WORK REQUIRED :: Repeat every record below exactly as it appears.
□ □ □ □
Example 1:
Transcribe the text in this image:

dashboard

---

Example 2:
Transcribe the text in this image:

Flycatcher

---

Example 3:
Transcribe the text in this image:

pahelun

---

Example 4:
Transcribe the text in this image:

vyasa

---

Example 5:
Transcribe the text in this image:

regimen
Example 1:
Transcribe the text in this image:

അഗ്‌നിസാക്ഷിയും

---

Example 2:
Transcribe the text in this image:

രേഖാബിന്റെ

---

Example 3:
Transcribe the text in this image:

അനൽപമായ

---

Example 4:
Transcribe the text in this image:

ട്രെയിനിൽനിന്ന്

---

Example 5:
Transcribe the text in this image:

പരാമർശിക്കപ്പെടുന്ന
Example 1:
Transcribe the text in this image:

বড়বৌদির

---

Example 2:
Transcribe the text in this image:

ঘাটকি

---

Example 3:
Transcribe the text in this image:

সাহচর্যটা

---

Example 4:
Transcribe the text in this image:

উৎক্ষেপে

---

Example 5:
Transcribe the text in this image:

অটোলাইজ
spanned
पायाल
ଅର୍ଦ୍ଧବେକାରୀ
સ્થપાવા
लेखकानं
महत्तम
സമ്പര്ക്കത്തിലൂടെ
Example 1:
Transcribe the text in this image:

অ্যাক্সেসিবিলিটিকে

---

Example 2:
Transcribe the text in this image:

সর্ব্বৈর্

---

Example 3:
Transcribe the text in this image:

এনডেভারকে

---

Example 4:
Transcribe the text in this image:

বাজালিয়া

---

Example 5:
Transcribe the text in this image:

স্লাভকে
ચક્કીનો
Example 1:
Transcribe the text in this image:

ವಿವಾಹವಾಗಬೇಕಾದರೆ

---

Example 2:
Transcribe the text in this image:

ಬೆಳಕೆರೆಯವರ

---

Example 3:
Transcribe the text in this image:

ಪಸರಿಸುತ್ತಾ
□ □ □ □
EXERCISE OUTPUT ::
Example 1:
Transcribe the text in this image:

dashboard

---

Example 2:
Transcribe the text in this image:

Flycatcher

---

Example 3:
Transcribe the text in this image:

pahelun

---

Example 4:
Transcribe the text in this image:

vyasa

---

Example 5:
Transcribe the text in this image:

regimen
Example 1:
Transcribe the text in this image:

അഗ്‌നിസാക്ഷിയും

---

Example 2:
Transcribe the text in this image:

രേഖാബിന്റെ

---

Example 3:
Transcribe the text in this image:

അനൽപമായ

---

Example 4:
Transcribe the text in this image:

ട്രെയിനിൽനിന്ന്

---

Example 5:
Transcribe the text in this image:

പരാമർശിക്കപ്പെടുന്ന
Example 1:
Transcribe the text in this image:

বড়বৌদির

---

Example 2:
Transcribe the text in this image:

ঘাটকি

---

Example 3:
Transcribe the text in this image:

সাহচর্যটা

---

Example 4:
Transcribe the text in this image:

উৎক্ষেপে

---

Example 5:
Transcribe the text in this image:

অটোলাইজ
spanned
पायाल
ଅର୍ଦ୍ଧବେକାରୀ
સ્થપાવા
लेखकानं
महत्तम
സമ്പര്ക്കത്തിലൂടെ
Example 1:
Transcribe the text in this image:

অ্যাক্সেসিবিলিটিকে

---

Example 2:
Transcribe the text in this image:

সর্ব্বৈর্

---

Example 3:
Transcribe the text in this image:

এনডেভারকে

---

Example 4:
Transcribe the text in this image:

বাজালিয়া

---

Example 5:
Transcribe the text in this image:

স্লাভকে
ચક્કીનો
Example 1:
Transcribe the text in this image:

ವಿವಾಹವಾಗಬೇಕಾದರೆ

---

Example 2:
Transcribe the text in this image:

ಬೆಳಕೆರೆಯವರ

---

Example 3:
Transcribe the text in this image:

ಪಸರಿಸುತ್ತಾ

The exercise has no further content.